Food Labeling Can Impact Healthy Eating
Including warning labels may improve healthy eating habits.
Labeling food packages on the front was observed to be easier to understand and facilitate healthier choices than other labels, according to a study presented at the American College of Cardiology scientific session.
Food labeling is important, because it shows consumers what is in their food, and how it compares with the recommended daily intake guidelines, the study authors noted. However, the labeling can at times get confusing, and may lead consumers to believe that a product is healthier than it actually is.
The Health Star Rating System was implemented by the Australian government in 2015 to improve their food labeling methods. This requires that packaged food display a scoring system of 1 to 5 stars, and also lists calories, saturated fat, sugars, and sodium.
Included in the study were 1578 participants who were randomized to receive 1 of 4 different types of front-of-pack labeling systems to determine if product-labeling impacted healthier food purchasing choices over a 1-month period of time.

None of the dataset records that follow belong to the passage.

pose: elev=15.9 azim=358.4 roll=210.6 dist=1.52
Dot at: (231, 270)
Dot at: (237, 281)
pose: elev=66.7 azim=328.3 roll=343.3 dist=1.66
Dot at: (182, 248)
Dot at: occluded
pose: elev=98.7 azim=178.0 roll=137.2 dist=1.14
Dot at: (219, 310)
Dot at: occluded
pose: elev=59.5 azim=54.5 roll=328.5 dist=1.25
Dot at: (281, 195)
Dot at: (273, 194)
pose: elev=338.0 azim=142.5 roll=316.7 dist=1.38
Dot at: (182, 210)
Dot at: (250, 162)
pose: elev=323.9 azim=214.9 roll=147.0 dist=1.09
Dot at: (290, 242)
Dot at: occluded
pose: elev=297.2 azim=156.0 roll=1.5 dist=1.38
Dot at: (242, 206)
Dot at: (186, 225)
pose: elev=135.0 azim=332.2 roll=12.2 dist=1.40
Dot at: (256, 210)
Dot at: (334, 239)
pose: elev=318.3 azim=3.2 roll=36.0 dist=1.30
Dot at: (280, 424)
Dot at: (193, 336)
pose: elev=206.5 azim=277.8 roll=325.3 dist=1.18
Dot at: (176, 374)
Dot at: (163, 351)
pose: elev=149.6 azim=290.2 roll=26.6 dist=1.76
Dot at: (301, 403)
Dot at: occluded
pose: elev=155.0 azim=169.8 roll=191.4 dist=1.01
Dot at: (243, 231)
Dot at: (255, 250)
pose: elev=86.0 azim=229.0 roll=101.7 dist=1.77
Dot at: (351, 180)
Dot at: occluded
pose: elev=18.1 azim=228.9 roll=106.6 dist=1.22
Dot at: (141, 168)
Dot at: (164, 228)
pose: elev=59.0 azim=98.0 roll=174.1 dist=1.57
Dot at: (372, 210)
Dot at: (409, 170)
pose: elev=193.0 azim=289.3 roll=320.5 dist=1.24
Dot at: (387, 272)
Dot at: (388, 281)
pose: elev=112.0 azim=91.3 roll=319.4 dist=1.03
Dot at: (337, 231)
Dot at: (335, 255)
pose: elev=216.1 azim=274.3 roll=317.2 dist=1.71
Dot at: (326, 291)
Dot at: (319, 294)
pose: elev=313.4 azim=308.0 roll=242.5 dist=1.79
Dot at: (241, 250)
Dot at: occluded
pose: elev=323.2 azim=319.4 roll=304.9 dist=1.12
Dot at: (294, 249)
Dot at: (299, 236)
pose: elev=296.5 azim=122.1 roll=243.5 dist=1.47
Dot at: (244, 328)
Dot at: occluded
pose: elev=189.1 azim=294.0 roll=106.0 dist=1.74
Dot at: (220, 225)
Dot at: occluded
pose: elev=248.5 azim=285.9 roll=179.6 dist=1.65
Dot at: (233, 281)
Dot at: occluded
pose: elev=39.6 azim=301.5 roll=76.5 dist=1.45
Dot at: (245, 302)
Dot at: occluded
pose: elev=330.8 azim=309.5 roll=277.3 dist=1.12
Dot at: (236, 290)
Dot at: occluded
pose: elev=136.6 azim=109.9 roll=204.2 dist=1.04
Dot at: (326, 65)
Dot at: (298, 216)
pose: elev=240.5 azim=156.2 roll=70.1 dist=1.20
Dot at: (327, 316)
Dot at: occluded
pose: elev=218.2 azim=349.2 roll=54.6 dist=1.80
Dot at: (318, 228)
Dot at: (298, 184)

Some participants were assigned the Health Star Rating System, which includes multi-colored labels, daily intake guidelines, and warnings, while the control group was assigned the standard nutritional information panel. Other participants received 2 other types of labels. The investigators reported that participants scanned bar codes while shopping to access label information.
The primary study endpoint was healthier food choices, as defined by the mean transformed nutrient profile score, according to the study.
Over 1 month, the participants purchased more than 200,000 food items. The authors discovered that the mean healthiness of the participants using the Health Star Rating System was non-inferior to the other rating systems.
While there were no differences observed between Health Star Rating and traffic light labels, or daily intake guides, the inclusion of warning labels resulted in healthier food purchases compared with control participants, according to the study.
The authors reported that the Health Star Rating was found to be easier to understand and more useful than other rating systems. Along with traffic light labels, Health Star Ratings were easier to understand than the nutrient panel.
These findings support the Australian government’s initiative that uses the Health Star Rating are the preferred labeling system, according to the study. The authors suggest that the addition of warning and recommendation labels could lead to even healthier food choices, the study concluded.